> [Prompt]: Repeat the lines of the material below exactly, beginning at the one with "(267, 459) none" and stopping after the last.

> [Dataset extract]:
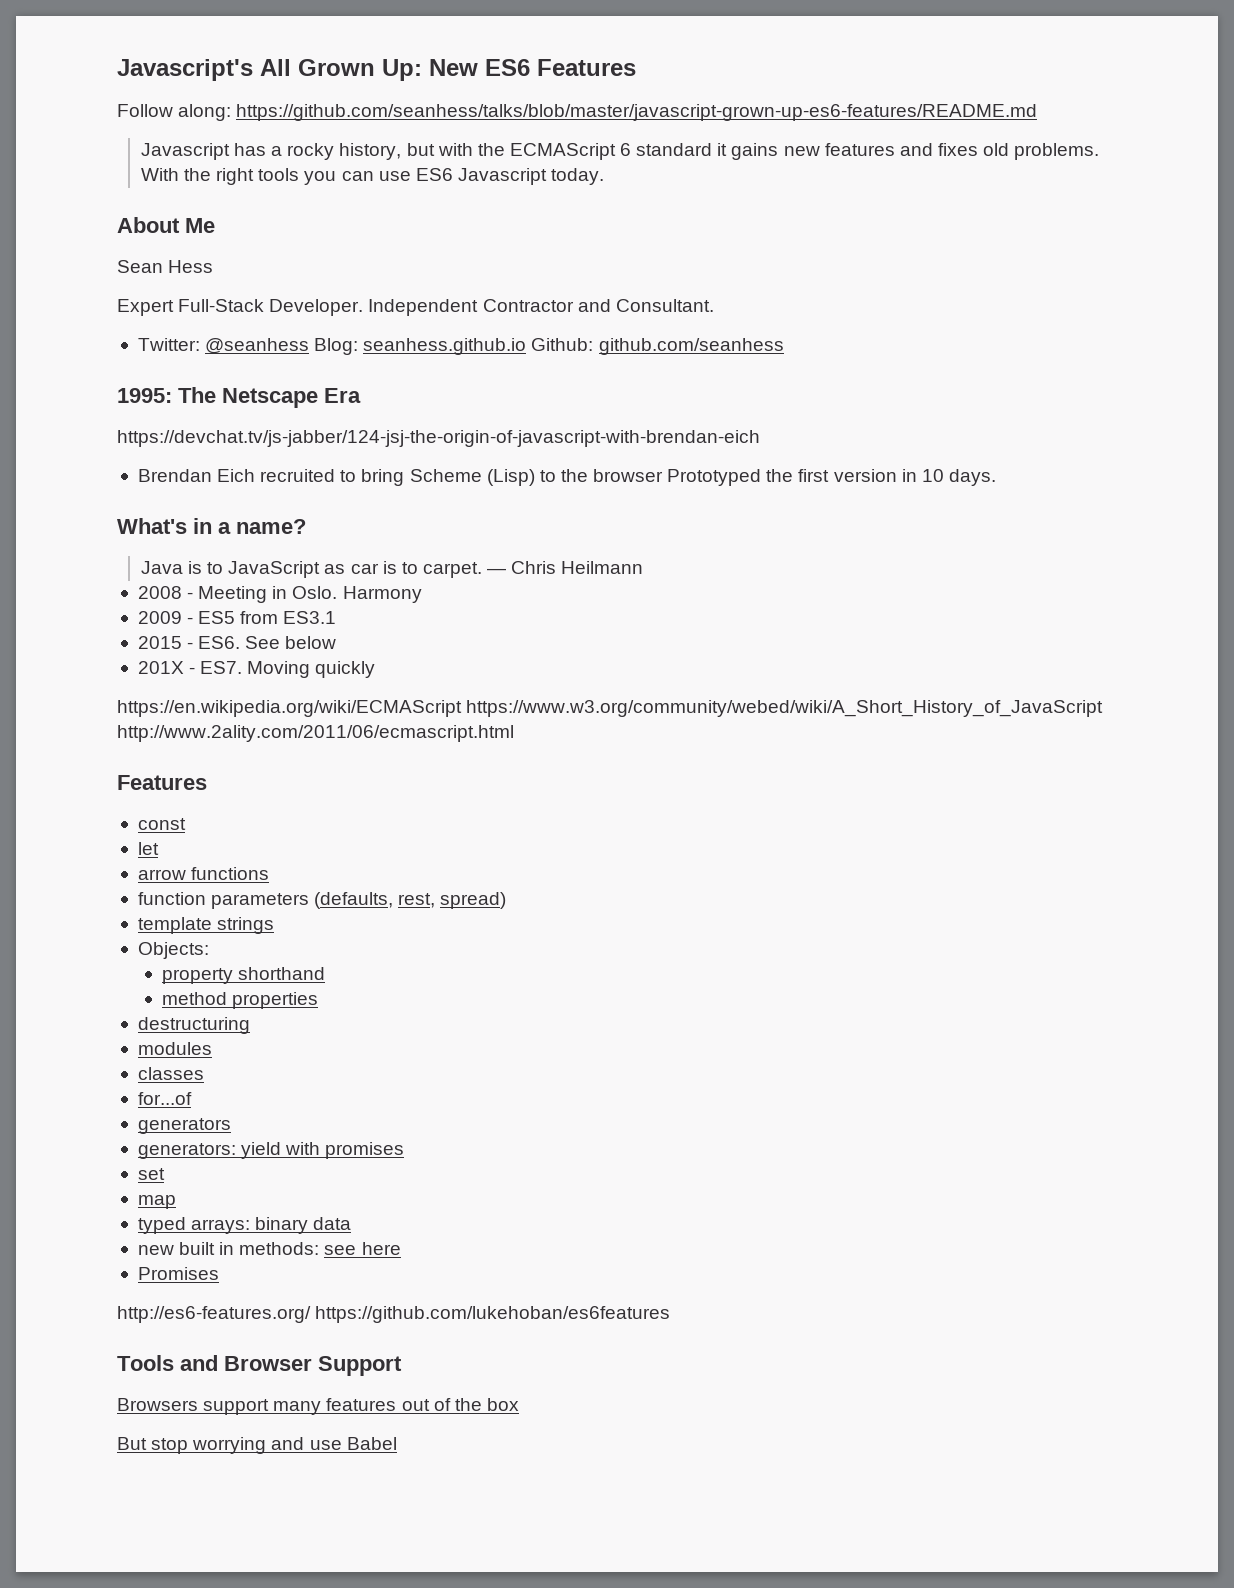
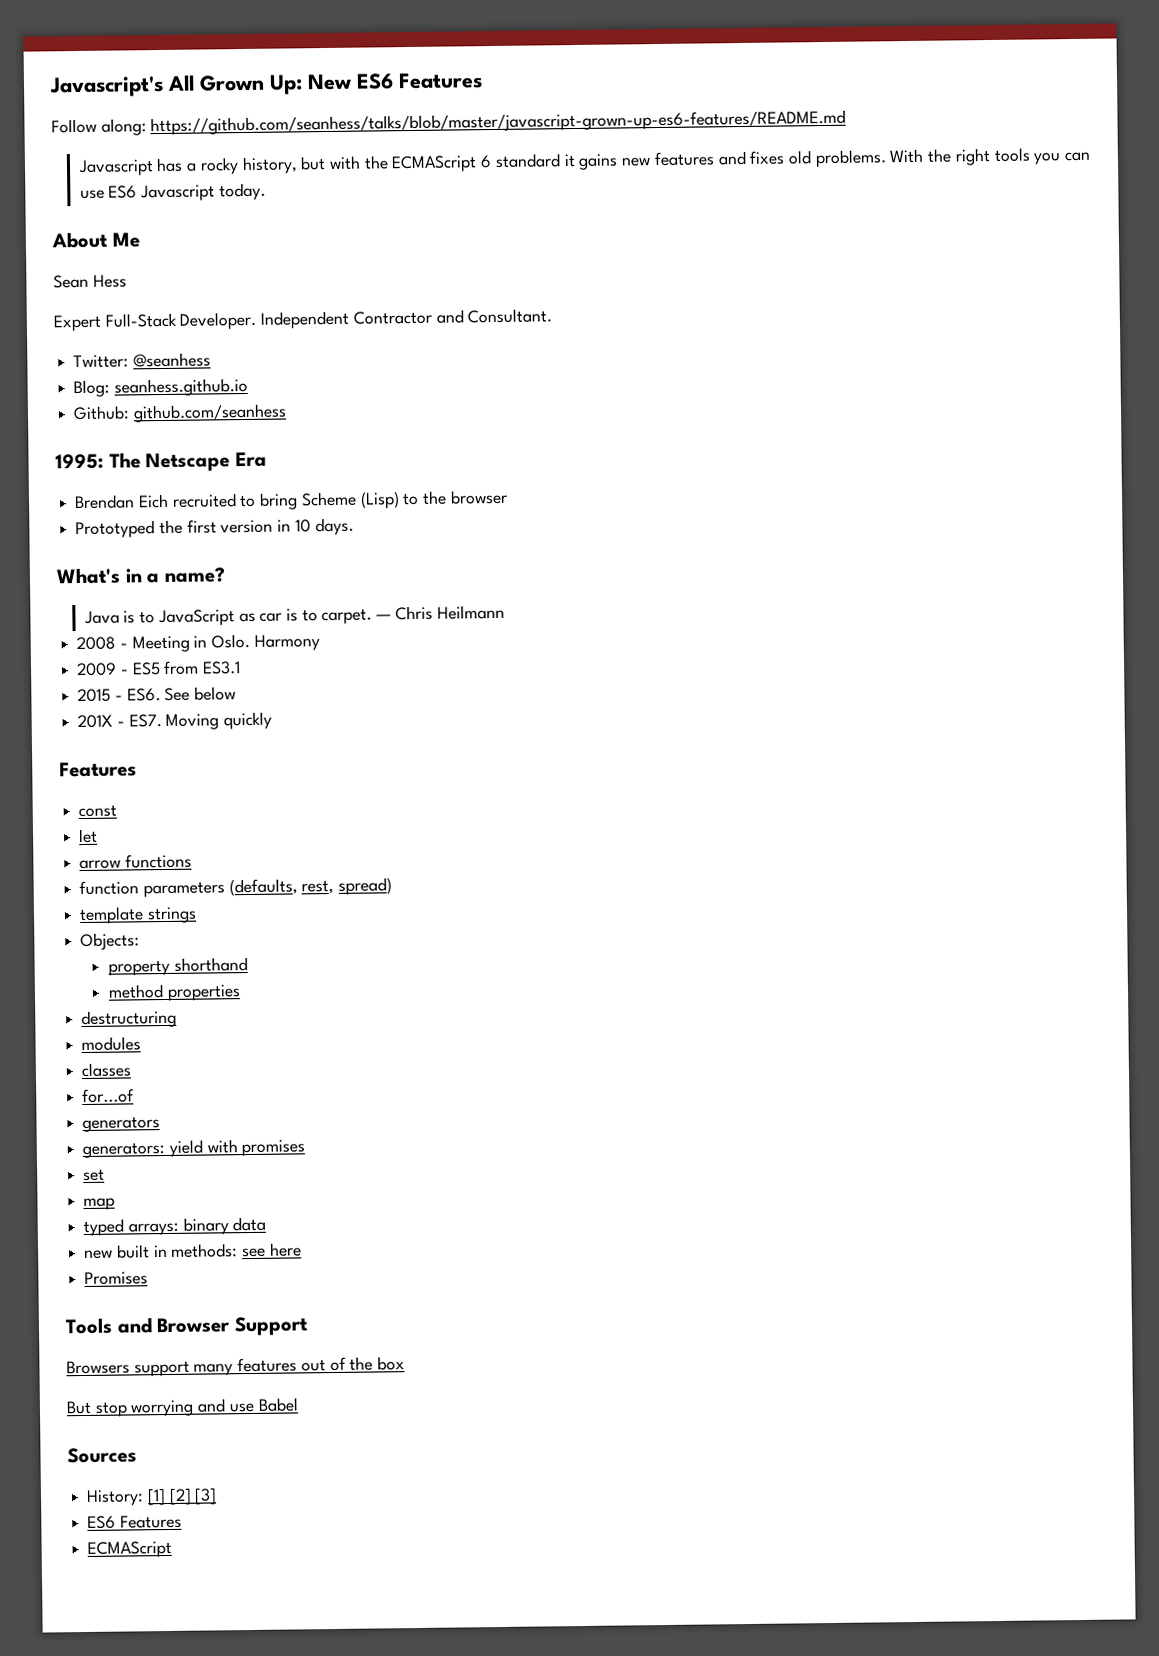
(310, 346) none -> (211, 360) //
(527, 346) none -> (248, 387) //
[117,430,760,447] // https://devchat.tv/js-jabber/124-jsj-the-origin-of-javascript-with-brendan-eich -> (267, 459) none
(664, 475) none -> (508, 497) //
[117,700,1104,717] [117,725,514,742] // https://en.wikipedia.org/wiki/ECMAScript https://www.w3.org/community/webed/wiki/A_Short_History_of_JavaScript http://www.2ality.com/2011/06/ecmascript.html -> (273, 720) none
[117,1306,671,1323] // http://es6-features.org/ https://github.com/lukehoban/es6features -> (149, 1278) none
(397, 1443) none -> [67,1447,137,1464] [86,1487,218,1506] [87,1514,182,1529] [87,1540,173,1558] // Sources // History: [1] [2] [3] // ES6 Features // ECMAScript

> [Result]:
[117,430,760,447] // https://devchat.tv/js-jabber/124-jsj-the-origin-of-javascript-with-brendan-eich -> (267, 459) none
(664, 475) none -> (508, 497) //
[117,700,1104,717] [117,725,514,742] // https://en.wikipedia.org/wiki/ECMAScript https://www.w3.org/community/webed/wiki/A_Short_History_of_JavaScript http://www.2ality.com/2011/06/ecmascript.html -> (273, 720) none
[117,1306,671,1323] // http://es6-features.org/ https://github.com/lukehoban/es6features -> (149, 1278) none
(397, 1443) none -> [67,1447,137,1464] [86,1487,218,1506] [87,1514,182,1529] [87,1540,173,1558] // Sources // History: [1] [2] [3] // ES6 Features // ECMAScript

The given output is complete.